At Lightspeed the opportunity that presents is similar to the mid-90s birth of the Internet in the U.S. and the late 2000 technology boom that created billions of dollars in value for companies like Alibaba, Baidu, and Tencent.
What makes this feat even more impressive was that until two or three years ago, it looked like India wouldn’t be living up to the expectations that had been set for it and emerging market countries like Russia and Brazil that comprise three-fourths of the BRICs that were supposed to be the foundational building blocks of the 21st century global economy.

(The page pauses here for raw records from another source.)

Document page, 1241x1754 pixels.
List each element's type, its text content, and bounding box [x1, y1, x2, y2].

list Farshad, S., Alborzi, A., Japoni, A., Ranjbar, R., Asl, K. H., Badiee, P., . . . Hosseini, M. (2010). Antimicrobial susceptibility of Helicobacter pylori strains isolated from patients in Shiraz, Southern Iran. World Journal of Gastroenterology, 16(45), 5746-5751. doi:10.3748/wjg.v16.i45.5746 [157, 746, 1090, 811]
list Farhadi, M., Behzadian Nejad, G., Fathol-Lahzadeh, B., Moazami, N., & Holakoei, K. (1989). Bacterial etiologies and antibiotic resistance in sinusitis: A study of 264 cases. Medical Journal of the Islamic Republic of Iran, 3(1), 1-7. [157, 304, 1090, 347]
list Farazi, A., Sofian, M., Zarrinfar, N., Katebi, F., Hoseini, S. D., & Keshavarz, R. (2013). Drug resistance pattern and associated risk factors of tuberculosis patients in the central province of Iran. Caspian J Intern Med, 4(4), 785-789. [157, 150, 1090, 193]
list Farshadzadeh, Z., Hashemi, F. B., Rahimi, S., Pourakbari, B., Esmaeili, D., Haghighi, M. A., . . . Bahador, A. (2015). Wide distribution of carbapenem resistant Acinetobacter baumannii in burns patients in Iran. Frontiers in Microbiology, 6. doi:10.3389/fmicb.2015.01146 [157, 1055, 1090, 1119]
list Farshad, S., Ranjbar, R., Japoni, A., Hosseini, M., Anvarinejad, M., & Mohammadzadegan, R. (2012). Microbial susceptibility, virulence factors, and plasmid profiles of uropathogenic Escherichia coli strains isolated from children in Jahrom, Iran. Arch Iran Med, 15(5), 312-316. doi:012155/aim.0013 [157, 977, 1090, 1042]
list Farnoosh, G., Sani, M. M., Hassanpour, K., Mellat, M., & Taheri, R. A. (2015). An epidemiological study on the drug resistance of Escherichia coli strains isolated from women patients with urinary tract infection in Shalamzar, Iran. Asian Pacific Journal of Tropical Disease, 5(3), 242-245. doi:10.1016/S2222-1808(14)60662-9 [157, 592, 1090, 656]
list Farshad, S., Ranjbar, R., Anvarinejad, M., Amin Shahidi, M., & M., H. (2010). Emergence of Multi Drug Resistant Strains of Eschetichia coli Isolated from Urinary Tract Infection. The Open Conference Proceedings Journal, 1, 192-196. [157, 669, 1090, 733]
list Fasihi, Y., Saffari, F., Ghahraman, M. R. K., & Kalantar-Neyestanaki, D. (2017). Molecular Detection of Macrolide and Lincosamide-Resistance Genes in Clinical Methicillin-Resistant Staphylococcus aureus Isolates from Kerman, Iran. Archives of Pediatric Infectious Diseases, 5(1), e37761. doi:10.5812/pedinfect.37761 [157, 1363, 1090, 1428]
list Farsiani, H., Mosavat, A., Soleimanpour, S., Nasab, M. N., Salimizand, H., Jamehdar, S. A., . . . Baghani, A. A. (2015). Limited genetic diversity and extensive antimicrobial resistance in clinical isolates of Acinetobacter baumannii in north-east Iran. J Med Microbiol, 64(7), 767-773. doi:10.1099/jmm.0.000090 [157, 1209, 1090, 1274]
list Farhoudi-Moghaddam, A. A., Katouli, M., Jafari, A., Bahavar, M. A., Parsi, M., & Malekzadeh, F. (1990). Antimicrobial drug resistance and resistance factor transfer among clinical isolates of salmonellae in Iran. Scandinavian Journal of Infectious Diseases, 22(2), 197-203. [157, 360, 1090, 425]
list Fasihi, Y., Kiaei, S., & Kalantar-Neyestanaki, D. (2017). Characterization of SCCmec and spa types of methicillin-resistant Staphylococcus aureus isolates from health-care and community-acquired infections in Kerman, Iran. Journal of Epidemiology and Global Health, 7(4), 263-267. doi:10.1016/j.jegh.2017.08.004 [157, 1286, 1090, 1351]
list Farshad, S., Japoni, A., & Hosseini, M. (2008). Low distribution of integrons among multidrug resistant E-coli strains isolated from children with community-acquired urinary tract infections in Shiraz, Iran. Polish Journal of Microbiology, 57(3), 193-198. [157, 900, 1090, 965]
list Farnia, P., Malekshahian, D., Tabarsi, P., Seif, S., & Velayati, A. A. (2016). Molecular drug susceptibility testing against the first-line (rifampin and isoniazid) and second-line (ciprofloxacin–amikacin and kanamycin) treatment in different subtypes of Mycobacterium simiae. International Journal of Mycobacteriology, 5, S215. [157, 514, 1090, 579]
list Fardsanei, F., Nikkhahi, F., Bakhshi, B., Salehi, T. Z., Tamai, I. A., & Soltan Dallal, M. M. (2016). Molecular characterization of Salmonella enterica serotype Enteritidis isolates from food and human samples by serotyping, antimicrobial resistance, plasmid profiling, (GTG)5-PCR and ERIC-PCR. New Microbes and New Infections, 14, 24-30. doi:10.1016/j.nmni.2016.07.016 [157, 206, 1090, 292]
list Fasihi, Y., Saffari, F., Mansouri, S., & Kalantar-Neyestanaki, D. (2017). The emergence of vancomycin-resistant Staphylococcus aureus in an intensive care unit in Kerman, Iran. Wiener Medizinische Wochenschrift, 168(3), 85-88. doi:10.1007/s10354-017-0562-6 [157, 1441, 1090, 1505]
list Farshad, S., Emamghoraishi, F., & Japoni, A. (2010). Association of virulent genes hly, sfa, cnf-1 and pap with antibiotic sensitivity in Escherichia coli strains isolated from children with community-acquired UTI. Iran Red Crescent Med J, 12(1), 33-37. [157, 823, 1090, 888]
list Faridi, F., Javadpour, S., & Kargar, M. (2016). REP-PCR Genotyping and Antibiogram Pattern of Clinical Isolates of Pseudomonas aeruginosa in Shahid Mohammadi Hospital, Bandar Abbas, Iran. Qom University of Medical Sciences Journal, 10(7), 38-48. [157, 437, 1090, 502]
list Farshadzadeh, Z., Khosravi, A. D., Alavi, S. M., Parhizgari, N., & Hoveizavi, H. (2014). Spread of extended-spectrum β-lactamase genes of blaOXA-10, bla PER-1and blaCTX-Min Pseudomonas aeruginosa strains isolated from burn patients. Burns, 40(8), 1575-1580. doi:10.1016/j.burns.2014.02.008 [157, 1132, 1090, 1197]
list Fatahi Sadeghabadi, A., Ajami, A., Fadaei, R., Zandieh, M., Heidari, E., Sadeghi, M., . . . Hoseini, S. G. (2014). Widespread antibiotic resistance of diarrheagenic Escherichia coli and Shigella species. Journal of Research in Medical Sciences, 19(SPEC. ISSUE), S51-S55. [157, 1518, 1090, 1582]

“If you look at China — the GDP in China is $12 to $13 trillion… India is about $2.5 trillion [but] infrastructure got developed there earlier than in India,” Mhatre said. India is at the same inflection point now, where the infrastructure boom is contributing to the development of new business models.
The constraints of that infrastructure have also informed the business ShareChat has built as well. Because while digital penetration rates in the country are high, the download speeds are exceptionally low (due in part to overwhelming demand).
Again, the OpenSignal report is informative.
While LTE availability saw a meteoric rise, the same cannot be said of 4G speeds. In our latest State of LTE report, India occupied the lowest spot among the 77 countries we examined, with average download speeds of 6.1 Mbps, over 10 Mbps lower than the global average.
ShareChat’s focus on messaging and sharing data light images is a platform that’s suited to the current strengths and limitations of India’s infrastructure. “You have half a billion people with a high speed internet terminal in their hand and they want to do things with it,” Mhatre said. And ShareChat isn’t just localized in its tech stack. The company also is localized by language.
As the investors at Lightspeed noted in their thoughts on the deal.
The “next billion” users in India speak 22 different languages and are spread out over an area the size of Europe. ShareChat’s founders Ankush, Bhanu and Farid blew us away with their insight into this new user base. Their first brush with this user base came in 2015 when they noticed that sharing of photos, videos, poetry, jokes and even good morning messages was at epidemic levels on WhatsApp. Yet there was no easy one-stop shop for finding this content. ShareChat was born to solve this problem. As they developed the idea, they also saw that this audience hungered for connection and content about their cities and villages of origin. They noticed emergent behavior around users wanting to “look cool” to their friends by finding the best content, solving for loneliness by finding friends in their own language, and even wanting to drive fame and celebrity in their own geographies.